Kalidou Koulibaly adds valuable experience at the back, offsetting the departures of Christensen and Rudiger, while Chelsea have pursued a concurrent policy of acquiring younger talent for the future; Carney Chukwuemeka, Cesare Casadei and Gabriel Slonina are promising talents, but given they were signed in the midst of struggles to land other players in areas of the squad requiring greater urgency, the overall picture perhaps looked more confused than it was in reality.

It’s also worth noting that the timing of many transfers is often dictated by the selling club. Barcelona’s complicated financial affairs have impacted so many transfers this summer, while Leicester waited until the final week of the window before allowing 21-year-old defender Wesley Fofana to join Chelsea in a deal worth around £70m.

Boehly wanted to be as diligent as possible, arranging for the Los Angeles Lakers’ medical staff to undertake Fofana’s medical — which lasted a full day — to guard against any complications arising from a leg break that caused Fofana to miss 41 Leicester matches last season. He also helped Tuchel react quickly to alarming defeats to Leeds and Southampton, bringing in Denis Zakaria on loan to help Chelsea “toughen up,” as their head coach demanded.

The club are also seeking stability in other ways, attempting to secure players to long contracts — six years in some cases, such as Reece James — while former Liverpool sporting director Michael Edwards is understood to have turned down a similar role at Stamford Bridge, a sign that a need for more football expertise has been recognised.
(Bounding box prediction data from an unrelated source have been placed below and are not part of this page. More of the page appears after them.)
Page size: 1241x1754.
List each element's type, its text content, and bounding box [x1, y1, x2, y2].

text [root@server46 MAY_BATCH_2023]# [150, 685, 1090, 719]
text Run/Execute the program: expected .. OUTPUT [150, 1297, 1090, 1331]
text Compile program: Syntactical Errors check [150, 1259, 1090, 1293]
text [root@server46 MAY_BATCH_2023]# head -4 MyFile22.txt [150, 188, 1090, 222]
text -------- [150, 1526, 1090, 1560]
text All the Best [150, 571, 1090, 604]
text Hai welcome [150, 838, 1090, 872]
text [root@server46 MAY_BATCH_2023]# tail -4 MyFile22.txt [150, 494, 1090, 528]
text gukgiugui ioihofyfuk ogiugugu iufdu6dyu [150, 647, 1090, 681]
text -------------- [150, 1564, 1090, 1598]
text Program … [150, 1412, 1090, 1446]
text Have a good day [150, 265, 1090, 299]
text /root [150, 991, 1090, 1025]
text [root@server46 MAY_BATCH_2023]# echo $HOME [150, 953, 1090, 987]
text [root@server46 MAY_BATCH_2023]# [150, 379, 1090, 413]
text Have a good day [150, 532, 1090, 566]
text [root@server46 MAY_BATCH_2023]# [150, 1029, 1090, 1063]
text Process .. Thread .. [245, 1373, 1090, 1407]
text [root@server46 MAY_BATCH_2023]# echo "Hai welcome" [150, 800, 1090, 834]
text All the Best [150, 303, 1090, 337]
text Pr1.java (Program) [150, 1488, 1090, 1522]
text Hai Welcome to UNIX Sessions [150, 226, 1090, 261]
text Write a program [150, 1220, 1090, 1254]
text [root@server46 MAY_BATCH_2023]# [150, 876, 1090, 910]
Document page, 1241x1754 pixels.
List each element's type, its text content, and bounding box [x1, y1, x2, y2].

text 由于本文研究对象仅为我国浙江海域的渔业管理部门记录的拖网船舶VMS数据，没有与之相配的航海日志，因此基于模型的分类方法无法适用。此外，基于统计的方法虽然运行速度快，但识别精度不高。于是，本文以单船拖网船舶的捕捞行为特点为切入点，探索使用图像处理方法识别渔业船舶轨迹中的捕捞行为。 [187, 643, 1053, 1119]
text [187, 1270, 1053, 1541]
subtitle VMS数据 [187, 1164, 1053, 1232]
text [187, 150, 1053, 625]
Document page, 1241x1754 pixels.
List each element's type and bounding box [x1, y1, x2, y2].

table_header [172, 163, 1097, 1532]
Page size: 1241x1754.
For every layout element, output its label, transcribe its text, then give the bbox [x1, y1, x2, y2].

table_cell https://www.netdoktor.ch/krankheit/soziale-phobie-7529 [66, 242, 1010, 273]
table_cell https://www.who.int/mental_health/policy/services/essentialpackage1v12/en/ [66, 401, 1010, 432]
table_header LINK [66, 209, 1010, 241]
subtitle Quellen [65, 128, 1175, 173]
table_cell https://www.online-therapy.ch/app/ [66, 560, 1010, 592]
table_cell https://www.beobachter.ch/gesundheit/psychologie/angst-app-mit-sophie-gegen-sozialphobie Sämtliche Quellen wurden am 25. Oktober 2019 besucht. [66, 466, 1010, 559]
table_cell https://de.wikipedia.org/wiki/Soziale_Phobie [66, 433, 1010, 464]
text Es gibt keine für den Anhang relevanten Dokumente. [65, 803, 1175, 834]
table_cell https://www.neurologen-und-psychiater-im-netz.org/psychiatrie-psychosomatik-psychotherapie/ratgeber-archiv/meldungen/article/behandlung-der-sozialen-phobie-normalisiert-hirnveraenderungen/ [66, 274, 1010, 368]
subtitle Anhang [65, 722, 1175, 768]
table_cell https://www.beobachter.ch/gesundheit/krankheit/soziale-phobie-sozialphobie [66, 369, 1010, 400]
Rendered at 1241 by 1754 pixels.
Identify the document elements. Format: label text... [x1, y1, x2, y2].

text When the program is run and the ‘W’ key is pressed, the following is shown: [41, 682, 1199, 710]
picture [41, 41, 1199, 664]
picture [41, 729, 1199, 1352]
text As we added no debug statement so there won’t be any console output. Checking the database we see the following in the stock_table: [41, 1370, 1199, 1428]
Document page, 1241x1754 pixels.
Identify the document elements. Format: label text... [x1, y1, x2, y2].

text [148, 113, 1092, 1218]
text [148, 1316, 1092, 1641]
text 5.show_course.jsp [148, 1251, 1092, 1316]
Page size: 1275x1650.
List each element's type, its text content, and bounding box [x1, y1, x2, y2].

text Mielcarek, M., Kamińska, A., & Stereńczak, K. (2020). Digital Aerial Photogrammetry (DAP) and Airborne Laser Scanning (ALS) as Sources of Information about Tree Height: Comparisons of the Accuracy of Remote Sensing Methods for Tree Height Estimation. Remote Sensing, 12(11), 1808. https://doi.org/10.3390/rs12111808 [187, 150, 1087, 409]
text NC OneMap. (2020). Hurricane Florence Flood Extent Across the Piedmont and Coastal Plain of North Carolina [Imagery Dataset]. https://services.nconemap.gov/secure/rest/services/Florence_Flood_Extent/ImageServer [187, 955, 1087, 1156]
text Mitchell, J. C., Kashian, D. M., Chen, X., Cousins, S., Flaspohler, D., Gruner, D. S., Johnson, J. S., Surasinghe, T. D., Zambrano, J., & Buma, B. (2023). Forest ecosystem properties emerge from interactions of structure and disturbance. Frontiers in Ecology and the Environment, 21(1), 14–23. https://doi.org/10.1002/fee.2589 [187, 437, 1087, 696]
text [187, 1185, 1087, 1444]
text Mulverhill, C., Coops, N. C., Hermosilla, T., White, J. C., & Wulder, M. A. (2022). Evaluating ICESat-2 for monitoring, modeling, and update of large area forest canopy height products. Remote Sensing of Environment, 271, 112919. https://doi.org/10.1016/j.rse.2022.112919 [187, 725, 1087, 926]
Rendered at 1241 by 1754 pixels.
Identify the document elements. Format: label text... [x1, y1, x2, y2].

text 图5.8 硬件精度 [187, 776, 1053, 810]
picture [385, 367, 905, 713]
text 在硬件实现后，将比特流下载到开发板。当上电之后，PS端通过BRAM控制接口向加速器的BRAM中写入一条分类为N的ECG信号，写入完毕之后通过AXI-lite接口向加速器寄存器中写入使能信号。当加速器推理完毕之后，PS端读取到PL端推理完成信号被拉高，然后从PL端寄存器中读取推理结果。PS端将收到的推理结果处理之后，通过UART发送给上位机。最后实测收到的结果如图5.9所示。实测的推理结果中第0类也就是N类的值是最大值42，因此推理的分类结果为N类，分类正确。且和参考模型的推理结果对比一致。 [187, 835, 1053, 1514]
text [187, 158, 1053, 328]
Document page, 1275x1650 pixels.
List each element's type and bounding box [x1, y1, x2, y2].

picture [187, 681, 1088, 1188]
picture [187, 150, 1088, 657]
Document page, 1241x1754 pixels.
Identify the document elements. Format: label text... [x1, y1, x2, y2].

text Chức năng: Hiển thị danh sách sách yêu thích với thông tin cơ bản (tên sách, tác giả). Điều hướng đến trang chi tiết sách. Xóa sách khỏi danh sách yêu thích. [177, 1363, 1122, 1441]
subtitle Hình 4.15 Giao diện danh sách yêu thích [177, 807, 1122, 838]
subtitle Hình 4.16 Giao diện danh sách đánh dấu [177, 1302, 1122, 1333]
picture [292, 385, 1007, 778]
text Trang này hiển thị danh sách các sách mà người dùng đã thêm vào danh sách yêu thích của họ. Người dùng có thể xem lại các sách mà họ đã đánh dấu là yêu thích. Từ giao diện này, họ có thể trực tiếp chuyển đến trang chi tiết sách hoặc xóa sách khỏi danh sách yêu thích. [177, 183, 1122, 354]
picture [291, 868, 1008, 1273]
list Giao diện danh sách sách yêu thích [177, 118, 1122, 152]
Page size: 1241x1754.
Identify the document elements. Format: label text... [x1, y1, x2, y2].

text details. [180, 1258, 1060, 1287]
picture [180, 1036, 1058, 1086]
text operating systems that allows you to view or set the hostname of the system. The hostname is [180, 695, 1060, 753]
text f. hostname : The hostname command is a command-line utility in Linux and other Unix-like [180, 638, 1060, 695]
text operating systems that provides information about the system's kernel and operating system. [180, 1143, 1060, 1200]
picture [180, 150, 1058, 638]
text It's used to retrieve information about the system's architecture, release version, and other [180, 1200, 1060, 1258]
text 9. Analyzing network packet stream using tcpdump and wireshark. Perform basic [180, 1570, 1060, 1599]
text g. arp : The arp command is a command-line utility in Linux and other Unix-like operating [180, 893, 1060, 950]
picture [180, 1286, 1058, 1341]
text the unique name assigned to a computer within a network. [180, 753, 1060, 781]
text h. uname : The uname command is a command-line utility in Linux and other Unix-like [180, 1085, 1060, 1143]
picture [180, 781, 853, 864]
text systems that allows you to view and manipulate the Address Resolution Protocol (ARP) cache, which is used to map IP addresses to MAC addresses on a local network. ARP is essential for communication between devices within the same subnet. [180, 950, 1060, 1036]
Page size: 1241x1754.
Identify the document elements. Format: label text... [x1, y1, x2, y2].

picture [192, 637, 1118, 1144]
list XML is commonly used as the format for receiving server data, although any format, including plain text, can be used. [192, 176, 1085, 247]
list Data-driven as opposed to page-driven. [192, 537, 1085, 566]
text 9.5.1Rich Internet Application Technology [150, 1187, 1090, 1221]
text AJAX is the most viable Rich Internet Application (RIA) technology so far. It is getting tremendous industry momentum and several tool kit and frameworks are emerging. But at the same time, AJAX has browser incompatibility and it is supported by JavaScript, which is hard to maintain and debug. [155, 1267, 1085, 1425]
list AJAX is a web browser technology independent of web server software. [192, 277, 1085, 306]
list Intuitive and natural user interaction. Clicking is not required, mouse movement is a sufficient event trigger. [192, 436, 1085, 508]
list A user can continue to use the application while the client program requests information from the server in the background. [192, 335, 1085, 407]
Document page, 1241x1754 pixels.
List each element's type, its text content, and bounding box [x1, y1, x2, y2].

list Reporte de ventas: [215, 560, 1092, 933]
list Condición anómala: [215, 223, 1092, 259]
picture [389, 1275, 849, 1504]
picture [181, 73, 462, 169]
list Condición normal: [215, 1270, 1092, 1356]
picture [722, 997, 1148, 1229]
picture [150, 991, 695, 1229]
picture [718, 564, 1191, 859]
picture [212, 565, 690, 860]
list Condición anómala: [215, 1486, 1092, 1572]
That search has now extended to the head coach role as the breakdown in relations between Boehly and Tuchel eventually led to the latter’s sacking on Wednesday morning. Frustrations over the club’s transfer strategy were multiplied by the team underperforming early on in the season and rumours of multiple players becoming disaffected and disillusioned by Tuchel’s approach contributed to his departure.

It has been a tempestuous start but one thing is clear: Boehly and Clearlake Capital are not afraid of echoing Abramovich in their pursuit of excellence.